§ Requirement: Rewrite the rows from the line with "order: Ranunculales" up to and including the line with "genus: Polites", putting "division" in place of "phylum" and leaving everything else the same.
Start of Extracted entries
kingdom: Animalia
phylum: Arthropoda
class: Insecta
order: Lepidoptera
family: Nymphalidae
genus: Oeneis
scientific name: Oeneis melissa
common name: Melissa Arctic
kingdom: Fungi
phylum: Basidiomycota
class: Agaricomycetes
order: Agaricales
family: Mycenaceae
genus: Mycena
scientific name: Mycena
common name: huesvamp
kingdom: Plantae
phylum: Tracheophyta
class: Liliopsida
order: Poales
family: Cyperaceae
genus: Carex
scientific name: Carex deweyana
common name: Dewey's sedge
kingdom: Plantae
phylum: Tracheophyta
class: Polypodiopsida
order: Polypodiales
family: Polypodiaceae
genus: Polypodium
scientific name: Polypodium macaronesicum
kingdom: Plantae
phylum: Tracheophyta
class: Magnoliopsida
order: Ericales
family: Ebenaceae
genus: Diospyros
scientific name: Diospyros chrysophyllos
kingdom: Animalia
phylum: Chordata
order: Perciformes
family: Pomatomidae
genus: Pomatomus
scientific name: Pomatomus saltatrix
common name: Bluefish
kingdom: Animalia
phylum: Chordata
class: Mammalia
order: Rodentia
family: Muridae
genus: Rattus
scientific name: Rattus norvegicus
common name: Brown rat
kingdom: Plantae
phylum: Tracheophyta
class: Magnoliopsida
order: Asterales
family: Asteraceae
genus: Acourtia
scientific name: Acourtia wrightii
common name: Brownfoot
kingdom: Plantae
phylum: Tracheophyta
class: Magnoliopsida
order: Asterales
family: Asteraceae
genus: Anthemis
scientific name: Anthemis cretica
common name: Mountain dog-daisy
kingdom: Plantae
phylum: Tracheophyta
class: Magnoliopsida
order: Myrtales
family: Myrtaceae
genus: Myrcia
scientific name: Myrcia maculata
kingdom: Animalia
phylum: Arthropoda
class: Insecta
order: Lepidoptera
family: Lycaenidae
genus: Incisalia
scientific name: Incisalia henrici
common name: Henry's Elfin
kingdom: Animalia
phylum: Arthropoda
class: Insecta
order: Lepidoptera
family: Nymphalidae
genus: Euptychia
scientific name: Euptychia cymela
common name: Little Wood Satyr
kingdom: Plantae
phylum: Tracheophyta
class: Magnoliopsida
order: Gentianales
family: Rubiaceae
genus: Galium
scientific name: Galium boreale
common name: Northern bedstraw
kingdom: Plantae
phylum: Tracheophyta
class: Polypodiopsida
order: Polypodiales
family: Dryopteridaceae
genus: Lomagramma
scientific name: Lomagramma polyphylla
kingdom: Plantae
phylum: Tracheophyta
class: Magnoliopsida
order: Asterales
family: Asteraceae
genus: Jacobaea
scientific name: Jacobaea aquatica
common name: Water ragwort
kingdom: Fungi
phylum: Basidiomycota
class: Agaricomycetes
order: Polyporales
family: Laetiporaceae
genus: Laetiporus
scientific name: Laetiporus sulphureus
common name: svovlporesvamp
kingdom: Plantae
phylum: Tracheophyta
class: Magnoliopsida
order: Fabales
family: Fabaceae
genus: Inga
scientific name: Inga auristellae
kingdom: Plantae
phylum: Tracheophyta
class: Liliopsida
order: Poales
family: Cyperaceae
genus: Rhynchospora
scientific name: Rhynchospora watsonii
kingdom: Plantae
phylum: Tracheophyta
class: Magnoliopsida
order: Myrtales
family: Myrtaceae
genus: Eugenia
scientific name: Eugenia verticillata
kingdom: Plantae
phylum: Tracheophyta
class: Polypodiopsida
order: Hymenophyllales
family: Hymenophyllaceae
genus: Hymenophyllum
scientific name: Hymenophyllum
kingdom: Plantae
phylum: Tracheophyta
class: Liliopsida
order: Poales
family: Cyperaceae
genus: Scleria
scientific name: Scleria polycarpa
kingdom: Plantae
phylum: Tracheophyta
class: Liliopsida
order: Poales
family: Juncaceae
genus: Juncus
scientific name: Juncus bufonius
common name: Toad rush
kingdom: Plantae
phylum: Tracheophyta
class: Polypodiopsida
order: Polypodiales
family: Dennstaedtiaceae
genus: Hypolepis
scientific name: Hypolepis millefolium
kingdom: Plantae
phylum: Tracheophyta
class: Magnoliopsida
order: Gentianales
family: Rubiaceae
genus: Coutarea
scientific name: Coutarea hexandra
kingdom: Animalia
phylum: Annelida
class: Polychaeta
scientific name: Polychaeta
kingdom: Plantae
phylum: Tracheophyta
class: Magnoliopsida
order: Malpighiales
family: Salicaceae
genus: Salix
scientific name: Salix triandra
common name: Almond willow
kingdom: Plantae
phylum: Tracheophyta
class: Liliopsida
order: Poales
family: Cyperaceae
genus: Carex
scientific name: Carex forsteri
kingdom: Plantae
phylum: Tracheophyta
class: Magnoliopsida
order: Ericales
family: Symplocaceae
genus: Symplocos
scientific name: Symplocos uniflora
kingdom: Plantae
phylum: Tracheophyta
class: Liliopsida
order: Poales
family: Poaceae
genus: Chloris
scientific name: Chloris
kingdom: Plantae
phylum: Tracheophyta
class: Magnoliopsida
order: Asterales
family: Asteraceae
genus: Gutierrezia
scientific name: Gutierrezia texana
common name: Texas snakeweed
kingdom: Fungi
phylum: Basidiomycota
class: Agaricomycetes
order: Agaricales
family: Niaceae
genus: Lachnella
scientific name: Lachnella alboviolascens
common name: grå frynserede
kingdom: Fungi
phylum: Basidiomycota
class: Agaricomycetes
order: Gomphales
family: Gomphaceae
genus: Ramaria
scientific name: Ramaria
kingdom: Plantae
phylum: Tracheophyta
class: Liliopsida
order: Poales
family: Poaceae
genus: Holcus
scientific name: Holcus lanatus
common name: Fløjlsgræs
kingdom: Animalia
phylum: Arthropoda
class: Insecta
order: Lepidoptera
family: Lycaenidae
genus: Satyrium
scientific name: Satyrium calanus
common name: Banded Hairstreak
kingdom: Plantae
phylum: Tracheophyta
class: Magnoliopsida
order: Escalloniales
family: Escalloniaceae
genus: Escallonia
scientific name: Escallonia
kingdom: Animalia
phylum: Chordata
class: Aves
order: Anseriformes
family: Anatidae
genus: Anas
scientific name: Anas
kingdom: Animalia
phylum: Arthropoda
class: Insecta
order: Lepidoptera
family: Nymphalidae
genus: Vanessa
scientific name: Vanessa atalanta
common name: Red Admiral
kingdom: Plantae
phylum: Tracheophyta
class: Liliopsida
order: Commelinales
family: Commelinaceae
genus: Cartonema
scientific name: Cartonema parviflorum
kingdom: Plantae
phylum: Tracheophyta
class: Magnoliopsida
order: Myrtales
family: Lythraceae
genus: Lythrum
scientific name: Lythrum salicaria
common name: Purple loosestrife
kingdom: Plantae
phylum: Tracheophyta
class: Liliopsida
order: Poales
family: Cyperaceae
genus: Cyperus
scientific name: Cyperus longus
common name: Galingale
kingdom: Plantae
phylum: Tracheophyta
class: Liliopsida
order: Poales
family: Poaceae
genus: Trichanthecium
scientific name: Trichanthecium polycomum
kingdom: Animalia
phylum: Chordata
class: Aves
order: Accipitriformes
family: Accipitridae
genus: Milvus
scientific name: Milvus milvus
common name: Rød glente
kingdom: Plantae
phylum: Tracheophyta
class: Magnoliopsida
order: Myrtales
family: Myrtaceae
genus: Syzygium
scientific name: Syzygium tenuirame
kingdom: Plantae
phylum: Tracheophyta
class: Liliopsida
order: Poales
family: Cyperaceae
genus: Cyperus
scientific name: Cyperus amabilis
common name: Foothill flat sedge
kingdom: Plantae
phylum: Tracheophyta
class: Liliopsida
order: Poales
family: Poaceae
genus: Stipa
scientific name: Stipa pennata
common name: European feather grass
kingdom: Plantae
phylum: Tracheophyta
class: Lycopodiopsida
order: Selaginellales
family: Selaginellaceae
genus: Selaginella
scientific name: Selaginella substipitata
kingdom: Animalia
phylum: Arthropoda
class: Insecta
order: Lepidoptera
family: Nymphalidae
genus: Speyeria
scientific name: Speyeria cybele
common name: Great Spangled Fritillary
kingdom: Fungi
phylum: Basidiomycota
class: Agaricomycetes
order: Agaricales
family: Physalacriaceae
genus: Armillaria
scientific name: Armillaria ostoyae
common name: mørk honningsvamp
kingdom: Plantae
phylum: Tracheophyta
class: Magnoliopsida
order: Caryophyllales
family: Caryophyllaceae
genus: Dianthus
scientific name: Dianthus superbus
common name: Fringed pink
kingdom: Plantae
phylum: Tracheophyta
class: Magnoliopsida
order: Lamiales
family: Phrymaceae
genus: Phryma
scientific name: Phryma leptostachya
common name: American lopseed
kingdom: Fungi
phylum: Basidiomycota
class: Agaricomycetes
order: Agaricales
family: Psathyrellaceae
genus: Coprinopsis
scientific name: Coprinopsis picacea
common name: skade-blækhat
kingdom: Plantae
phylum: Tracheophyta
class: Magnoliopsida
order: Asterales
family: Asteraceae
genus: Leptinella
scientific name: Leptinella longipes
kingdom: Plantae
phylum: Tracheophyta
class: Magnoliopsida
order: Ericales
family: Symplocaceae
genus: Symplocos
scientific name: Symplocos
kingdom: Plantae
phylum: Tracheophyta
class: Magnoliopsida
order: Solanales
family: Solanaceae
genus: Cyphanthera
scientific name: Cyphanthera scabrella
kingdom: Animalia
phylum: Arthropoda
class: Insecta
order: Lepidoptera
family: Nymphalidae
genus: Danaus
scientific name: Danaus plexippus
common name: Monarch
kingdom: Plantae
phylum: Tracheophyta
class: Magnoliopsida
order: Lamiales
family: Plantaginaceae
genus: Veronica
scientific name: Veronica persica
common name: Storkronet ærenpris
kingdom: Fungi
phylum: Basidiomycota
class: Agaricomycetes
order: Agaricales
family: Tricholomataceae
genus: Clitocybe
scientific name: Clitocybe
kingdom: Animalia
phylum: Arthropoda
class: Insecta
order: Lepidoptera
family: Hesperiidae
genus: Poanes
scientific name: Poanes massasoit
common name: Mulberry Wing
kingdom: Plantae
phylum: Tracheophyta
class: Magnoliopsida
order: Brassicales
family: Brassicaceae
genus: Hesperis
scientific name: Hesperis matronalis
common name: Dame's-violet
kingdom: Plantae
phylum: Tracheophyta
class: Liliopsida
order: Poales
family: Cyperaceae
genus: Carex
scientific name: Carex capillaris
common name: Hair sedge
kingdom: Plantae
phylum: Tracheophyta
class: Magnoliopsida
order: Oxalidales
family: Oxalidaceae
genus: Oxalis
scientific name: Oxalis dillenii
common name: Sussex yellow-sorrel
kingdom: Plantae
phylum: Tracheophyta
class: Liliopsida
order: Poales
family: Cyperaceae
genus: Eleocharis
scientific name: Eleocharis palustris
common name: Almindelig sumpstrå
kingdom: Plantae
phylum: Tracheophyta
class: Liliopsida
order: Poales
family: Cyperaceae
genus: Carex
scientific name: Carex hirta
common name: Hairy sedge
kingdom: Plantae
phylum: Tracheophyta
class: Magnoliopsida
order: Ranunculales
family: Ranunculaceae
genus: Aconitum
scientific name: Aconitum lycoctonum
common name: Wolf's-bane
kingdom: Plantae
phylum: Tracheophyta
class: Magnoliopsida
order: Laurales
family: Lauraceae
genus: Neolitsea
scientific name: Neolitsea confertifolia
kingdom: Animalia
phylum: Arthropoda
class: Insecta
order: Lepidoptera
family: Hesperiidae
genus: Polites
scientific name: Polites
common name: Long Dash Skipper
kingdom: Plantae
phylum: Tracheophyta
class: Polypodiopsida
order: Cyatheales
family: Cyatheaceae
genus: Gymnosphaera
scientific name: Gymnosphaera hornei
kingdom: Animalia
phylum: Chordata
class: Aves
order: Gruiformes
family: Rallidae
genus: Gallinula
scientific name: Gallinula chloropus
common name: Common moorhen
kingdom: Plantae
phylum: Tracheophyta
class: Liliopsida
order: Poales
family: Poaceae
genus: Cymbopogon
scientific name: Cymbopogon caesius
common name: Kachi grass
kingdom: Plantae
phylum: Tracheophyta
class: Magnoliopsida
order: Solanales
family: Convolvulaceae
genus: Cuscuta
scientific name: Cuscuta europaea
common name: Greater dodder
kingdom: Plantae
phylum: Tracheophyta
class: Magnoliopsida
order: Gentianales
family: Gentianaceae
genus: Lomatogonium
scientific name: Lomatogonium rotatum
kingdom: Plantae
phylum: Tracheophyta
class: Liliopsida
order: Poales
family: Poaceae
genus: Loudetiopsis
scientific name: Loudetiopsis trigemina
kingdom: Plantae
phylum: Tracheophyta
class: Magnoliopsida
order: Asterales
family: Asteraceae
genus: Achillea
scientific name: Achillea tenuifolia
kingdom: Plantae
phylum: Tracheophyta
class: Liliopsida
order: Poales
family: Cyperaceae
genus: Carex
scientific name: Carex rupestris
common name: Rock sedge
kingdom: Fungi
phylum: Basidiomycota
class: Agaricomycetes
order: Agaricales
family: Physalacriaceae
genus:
End of Extracted entries
§ Response to the exercise:
order: Ranunculales
family: Ranunculaceae
genus: Aconitum
scientific name: Aconitum lycoctonum
common name: Wolf's-bane
kingdom: Plantae
division: Tracheophyta
class: Magnoliopsida
order: Laurales
family: Lauraceae
genus: Neolitsea
scientific name: Neolitsea confertifolia
kingdom: Animalia
division: Arthropoda
class: Insecta
order: Lepidoptera
family: Hesperiidae
genus: Polites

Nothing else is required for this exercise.